This indicates that if this cat should be put down, a matter clearly outside of your control, a lot of other creatures will be able to live.

Pete


----------



## Veronica (Apr 5, 2008)

*Cyprus RSPCA*

For those who would like to see a body such as the RSPCA in Cyprus here is a link to the petition.
If you read some of the comments in this you will see that many Cypriots are appalled at the level of cruelty and want something done about it.

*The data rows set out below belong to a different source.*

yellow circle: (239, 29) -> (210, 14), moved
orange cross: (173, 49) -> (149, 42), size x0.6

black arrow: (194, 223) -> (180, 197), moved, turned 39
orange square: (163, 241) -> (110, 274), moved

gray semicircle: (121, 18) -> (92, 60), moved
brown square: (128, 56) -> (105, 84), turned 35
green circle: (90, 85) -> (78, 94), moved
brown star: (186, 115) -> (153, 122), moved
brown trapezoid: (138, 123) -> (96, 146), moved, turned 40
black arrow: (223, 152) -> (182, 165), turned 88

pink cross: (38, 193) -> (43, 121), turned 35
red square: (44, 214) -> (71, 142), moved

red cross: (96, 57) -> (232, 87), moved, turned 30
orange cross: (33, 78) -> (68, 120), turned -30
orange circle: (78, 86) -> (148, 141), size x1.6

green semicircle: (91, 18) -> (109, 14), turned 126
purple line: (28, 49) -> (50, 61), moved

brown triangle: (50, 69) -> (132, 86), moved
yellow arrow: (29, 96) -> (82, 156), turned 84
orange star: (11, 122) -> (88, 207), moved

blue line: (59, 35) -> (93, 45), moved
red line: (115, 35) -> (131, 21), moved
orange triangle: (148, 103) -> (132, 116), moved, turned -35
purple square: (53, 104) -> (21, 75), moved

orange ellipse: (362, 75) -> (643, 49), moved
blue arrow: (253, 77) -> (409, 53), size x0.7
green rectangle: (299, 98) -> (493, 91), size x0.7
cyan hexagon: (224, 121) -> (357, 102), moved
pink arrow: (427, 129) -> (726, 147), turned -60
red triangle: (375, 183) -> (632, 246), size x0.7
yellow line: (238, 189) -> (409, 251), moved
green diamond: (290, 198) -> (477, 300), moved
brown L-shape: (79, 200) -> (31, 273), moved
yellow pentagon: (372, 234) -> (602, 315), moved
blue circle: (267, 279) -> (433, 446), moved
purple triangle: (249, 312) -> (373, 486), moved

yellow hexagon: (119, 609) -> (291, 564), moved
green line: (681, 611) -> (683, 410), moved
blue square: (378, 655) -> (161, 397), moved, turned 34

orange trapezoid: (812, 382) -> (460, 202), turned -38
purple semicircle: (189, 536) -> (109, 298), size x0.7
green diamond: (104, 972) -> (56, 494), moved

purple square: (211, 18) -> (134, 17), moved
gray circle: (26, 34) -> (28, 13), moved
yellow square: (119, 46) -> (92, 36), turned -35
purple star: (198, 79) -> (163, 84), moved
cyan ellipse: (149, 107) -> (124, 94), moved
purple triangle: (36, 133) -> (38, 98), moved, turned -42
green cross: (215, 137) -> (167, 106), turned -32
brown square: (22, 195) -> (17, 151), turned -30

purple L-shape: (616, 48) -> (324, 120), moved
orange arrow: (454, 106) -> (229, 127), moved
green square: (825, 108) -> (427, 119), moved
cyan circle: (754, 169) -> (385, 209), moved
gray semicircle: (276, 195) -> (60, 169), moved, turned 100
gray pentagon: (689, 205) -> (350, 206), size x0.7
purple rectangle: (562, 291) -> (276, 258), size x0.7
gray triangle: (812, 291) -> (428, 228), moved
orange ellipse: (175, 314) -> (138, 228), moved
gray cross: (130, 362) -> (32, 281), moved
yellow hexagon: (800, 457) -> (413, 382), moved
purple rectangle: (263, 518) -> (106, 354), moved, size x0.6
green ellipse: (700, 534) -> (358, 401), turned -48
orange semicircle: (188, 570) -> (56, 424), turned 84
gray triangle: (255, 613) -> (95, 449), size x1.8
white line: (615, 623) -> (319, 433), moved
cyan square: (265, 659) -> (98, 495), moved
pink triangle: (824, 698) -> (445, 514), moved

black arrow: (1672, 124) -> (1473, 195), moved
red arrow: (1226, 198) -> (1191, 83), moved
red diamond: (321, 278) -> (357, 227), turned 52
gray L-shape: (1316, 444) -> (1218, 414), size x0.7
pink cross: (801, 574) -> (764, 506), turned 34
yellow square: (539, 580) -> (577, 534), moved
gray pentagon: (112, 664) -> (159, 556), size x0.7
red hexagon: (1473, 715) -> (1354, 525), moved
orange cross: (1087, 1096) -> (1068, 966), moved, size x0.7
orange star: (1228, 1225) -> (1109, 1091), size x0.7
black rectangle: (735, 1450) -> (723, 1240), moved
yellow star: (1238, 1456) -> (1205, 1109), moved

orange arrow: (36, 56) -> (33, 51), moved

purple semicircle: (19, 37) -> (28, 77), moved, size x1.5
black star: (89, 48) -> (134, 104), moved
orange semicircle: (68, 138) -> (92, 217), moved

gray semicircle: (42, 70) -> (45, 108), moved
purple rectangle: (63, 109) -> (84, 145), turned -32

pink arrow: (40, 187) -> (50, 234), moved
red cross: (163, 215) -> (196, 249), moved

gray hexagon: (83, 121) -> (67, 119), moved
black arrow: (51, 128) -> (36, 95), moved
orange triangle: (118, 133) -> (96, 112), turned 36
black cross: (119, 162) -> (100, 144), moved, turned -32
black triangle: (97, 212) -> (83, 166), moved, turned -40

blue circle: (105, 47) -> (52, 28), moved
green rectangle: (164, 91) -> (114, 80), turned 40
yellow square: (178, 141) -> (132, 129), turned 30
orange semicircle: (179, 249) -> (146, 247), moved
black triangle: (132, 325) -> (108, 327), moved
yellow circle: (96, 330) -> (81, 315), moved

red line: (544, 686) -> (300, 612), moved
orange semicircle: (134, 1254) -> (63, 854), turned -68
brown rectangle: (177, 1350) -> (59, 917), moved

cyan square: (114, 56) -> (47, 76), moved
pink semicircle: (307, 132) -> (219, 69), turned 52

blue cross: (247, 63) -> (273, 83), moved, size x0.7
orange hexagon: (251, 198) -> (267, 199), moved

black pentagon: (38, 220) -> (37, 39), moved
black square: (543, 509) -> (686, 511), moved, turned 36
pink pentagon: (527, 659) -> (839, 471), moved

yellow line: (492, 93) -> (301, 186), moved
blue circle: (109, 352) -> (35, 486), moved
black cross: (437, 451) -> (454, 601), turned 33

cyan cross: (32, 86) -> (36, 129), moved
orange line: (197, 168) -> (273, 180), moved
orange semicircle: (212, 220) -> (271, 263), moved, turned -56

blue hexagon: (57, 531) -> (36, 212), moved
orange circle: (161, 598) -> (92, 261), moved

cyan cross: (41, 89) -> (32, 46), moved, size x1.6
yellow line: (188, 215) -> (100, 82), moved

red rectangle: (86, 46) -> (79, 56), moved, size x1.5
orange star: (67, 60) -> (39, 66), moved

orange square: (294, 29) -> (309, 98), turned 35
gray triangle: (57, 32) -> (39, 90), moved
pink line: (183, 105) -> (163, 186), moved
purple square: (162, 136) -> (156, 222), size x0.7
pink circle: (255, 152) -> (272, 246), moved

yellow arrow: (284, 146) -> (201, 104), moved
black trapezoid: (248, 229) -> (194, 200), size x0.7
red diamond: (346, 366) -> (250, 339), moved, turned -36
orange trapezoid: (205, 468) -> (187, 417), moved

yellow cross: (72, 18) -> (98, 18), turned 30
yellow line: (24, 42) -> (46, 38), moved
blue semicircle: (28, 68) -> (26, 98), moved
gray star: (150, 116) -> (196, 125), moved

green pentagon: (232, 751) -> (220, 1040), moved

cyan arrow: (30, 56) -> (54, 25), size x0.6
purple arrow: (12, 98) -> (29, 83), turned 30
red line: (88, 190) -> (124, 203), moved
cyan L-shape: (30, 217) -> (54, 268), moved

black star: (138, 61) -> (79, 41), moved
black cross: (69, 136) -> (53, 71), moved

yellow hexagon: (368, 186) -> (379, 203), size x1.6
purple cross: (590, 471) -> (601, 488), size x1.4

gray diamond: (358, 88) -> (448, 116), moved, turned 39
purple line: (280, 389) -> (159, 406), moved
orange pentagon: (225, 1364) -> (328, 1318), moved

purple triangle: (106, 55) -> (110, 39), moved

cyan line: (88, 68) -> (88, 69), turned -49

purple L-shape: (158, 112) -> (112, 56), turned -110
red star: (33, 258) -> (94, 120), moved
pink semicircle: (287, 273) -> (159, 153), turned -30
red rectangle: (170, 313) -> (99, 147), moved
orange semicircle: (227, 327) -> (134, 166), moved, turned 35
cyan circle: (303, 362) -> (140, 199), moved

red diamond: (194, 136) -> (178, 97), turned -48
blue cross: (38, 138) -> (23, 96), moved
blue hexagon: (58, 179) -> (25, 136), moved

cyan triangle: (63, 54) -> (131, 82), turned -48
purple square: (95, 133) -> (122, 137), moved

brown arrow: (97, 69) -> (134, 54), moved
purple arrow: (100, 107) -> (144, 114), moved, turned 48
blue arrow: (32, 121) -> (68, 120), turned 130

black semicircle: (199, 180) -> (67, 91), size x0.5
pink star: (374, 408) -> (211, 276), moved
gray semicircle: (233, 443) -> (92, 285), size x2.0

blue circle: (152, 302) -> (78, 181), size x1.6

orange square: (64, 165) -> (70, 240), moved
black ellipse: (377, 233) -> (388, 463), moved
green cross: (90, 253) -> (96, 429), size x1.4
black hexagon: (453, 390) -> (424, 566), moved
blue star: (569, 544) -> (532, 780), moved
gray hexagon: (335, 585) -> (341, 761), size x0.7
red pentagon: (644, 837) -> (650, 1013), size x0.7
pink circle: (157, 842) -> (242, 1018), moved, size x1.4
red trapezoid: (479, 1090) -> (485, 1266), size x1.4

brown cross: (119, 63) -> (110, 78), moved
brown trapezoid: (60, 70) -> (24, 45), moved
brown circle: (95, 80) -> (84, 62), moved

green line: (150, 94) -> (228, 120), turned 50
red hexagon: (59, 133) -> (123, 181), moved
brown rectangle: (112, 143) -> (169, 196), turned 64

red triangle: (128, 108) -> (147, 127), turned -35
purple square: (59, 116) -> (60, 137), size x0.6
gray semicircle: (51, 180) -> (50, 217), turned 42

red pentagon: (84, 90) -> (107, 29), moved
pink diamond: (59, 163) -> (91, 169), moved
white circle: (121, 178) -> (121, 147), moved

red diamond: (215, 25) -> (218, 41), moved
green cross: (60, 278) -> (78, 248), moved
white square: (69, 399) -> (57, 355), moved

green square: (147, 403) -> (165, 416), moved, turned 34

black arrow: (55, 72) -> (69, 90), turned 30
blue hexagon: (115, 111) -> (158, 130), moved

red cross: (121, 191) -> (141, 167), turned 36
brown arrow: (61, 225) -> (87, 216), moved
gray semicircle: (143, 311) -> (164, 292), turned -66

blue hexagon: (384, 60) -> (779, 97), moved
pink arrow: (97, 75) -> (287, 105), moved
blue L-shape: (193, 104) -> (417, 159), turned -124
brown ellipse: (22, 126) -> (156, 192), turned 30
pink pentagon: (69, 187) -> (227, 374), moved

http://www.change.org/petitions/the...um=email&utm_campaign=petition_message_notice


----------



## MacManiac (Jan 25, 2012)

Veronica said:


> For those who would like to see a body such as the RSPCA in Cyprus here is a link to the petition.
> If you read some of the comments in this you will see that many Cypriots are appalled at the level of cruelty and want something done about it.
> 
> http://www.change.org/petitions/the...um=email&utm_campaign=petition_message_notice


I have signed this (but not holding my breath) and have invited Facebook friends to sign as well.


----------



## Geraldine (Jan 3, 2009)

I signed this a couple of weeks ago and sent to like-minded friends who I knew would jump at the chance to do something to ease the situation. We can only keep pushing forward to try and gradually improve things.


----------



## Veronica (Apr 5, 2008)

I think that the comments made by many Cypriots on this petition show just how wrong some people are to say that ALL Cypriots are cruel to animals. The fact that this petition was started by a Cypriot also proves that many of them do care.


----------



## MacManiac (Jan 25, 2012)

We picked up the automatic cat trap today, and put some food in it before going out for the evening. On our return the feral cat was in the trap. I have covered the trap with a towel (on the advice of the lady who supplied the trap), and we shall take the cat to Paphiakos first thing tomorrow.


----------



## Geraldine (Jan 3, 2009)

Good result...well done.


----------



## PeteandSylv (Sep 24, 2008)

Keep checking over your shoulder.

There could be a hysterical hit woman after you!










Pete


----------



## MacManiac (Jan 25, 2012)

PeteandSylv said:


> Keep checking over your shoulder.
> 
> There could be a hysterical hit woman after you!
> 
> ...


Any problems like that, and I shall do what any Englishman would do in foreign parts, and send for a gunboat.


----------



## Pam n Dave (Jun 11, 2007)

I’m very disappointed about this. I understood from the previous thread that the animal was to be sacrificed in a ceremony on Argaka beach and I’ve just paid a small fortune on a fetching crimson robe with matching hood.

Instead it’s going to meet its maker at the hands of a YTS person who can’t tell dog flea drops from cat flea drops.

If you change you mind as I believe you should the next full moon is on the 21st unless you decide on tomorrow which is the new moon.


----------